We also should remember that most AI models, outside the realm of generative AI at least, create outputs that are not immediately digestible by business users.
For example, a prediction model may express its output as a numerical value with a range between 0.0 and 1.0. In most cases, that would not be immediately meaningful to the intended user. We will need experts in visualizing data and translating numerical outputs of models into a meaningful user experience. These team members will understand how this signal that comes out of an AI model will be used, and can transform that into the appropriate output for a business user.
This output could be a metric indicator, a number, or a graph or metric in a visualized data environment. The output could also be an SMS alert, an email notification, or a voice notification. Integrating the output of AI into the business process will continue to be an essential skill.

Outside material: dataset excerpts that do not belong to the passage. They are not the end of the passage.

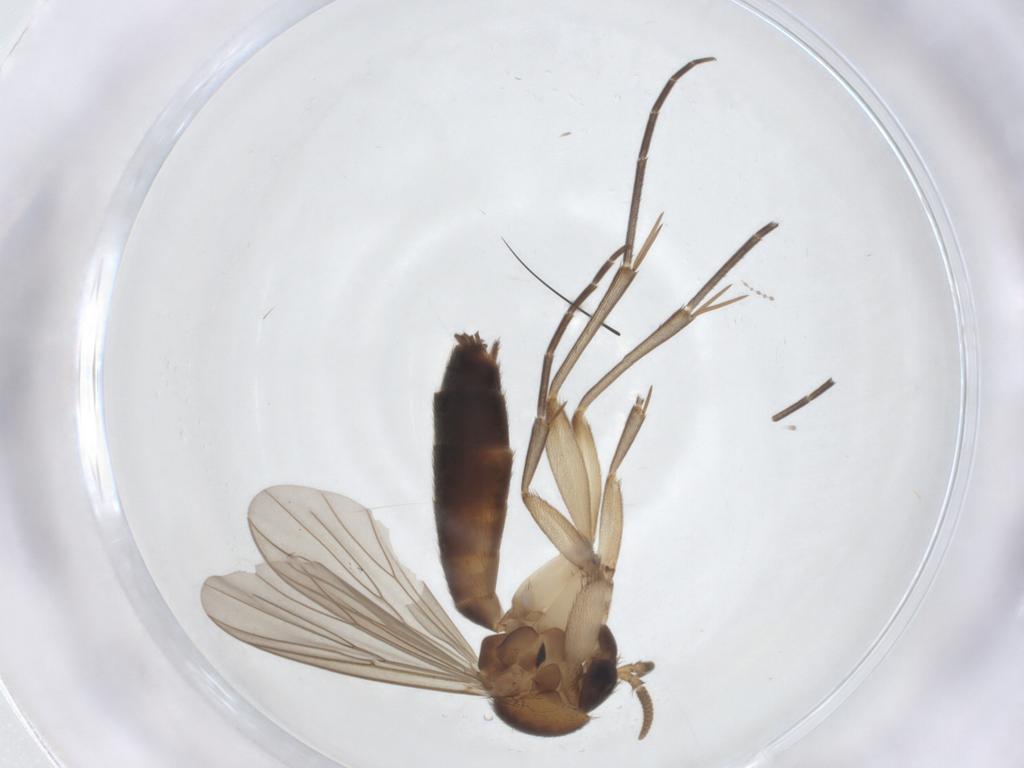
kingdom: Animalia
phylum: Arthropoda
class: Insecta
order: Diptera
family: Mycetophilidae
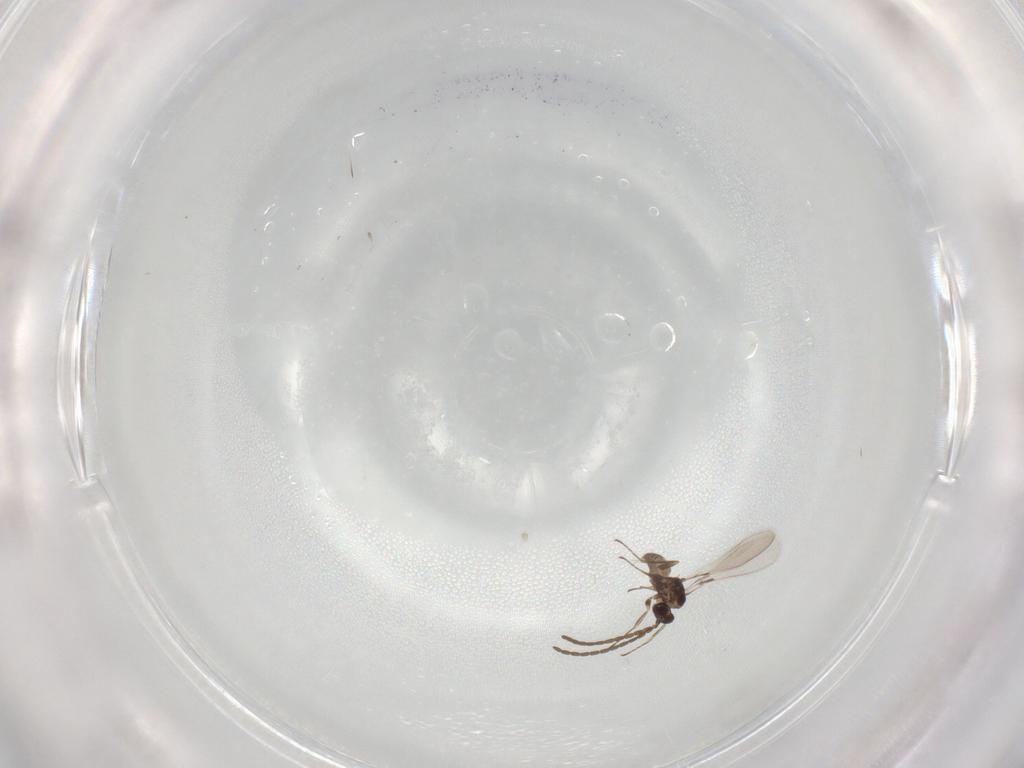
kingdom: Animalia
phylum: Arthropoda
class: Insecta
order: Hymenoptera
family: Mymaridae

We will also need experts in business process redesign or business process engineering, who understand how a business process can be optimized to take advantage of the capabilities of AI. We've learned many years ago that it's not always the best approach to simply automate an existing process through technology. Sometimes we need to redesign or optimize that process to take advantage of the way technology can support it.

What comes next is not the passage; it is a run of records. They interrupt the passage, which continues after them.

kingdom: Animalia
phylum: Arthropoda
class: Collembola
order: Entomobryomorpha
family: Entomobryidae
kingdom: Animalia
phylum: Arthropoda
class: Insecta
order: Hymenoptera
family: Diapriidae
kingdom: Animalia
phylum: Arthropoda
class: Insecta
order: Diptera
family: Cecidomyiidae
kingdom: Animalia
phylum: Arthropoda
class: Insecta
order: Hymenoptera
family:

As long as technology in general, and AI in particular, continues to evolve at a rapid pace, we will always have a need for people skilled at helping organizations adapt to change and acquire the new skills and competencies that they need. For sophisticated tools like AI, training, education, change management and related skills will be essential, especially as the pace of innovation continues to run quickly.
These are certainly not all the skills necessary to support the implementation of AI solutions, but it should give a sense of the variety of skills and backgrounds that are necessary to create an effective and sustainable use of artificial intelligence. There are many other crucial roles that need to participate in AI system development, including cybersecurity, data privacy, technology infrastructure, and more.

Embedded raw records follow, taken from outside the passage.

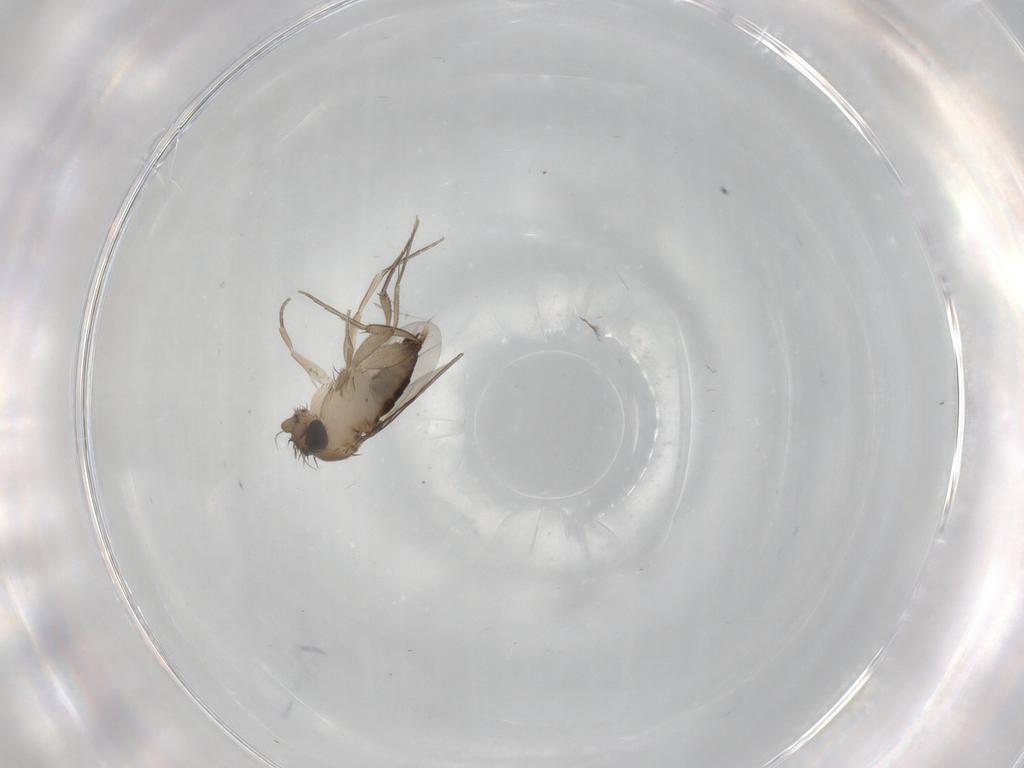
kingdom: Animalia
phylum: Arthropoda
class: Insecta
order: Diptera
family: Phoridae
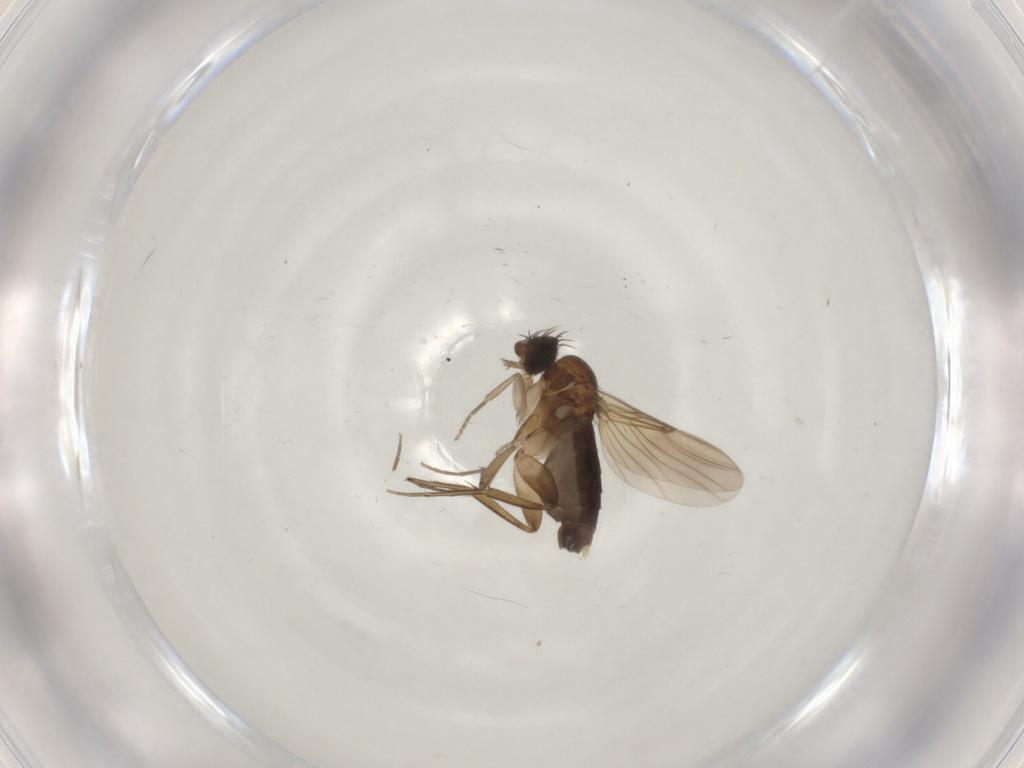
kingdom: Animalia
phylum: Arthropoda
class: Insecta
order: Diptera
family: Phoridae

Many companies have been tempted to start by hiring high-end data scientists and AI researchers. For the reasons described above, this may be overkill for many companies. More importantly, these highly skilled resources will not be able to work effectively unless you surround them with the additional skills necessary to build and secure the environment, build data pipelines, translate their work into a form consumable by the business, and more.
And for many companies, competing on the open market for highly skilled AI experts may not be the best use of their resources. Some of these companies should instead focus on building these skills internally, finding highly capable team members and providing them with the training and learning opportunities to build AI solutions. This learning process can be accelerated and made safer by augmenting the team with some expert help from a third party, with an emphasis on building your own team's skills and confidence. As an advisor and consultant myself, I'm aware that this last bit of advice may seem self-serving. Used correctly, an external resource can help your team grow more quickly. This is a very different approach than hiring an outside firm to build a solution for you.
AI is becoming a necessary core competency for most companies, and it is well worth your time to build up the strengths of your existing team. This allows you to capitalize on their knowledge of your business and offer them exciting new growth opportunities.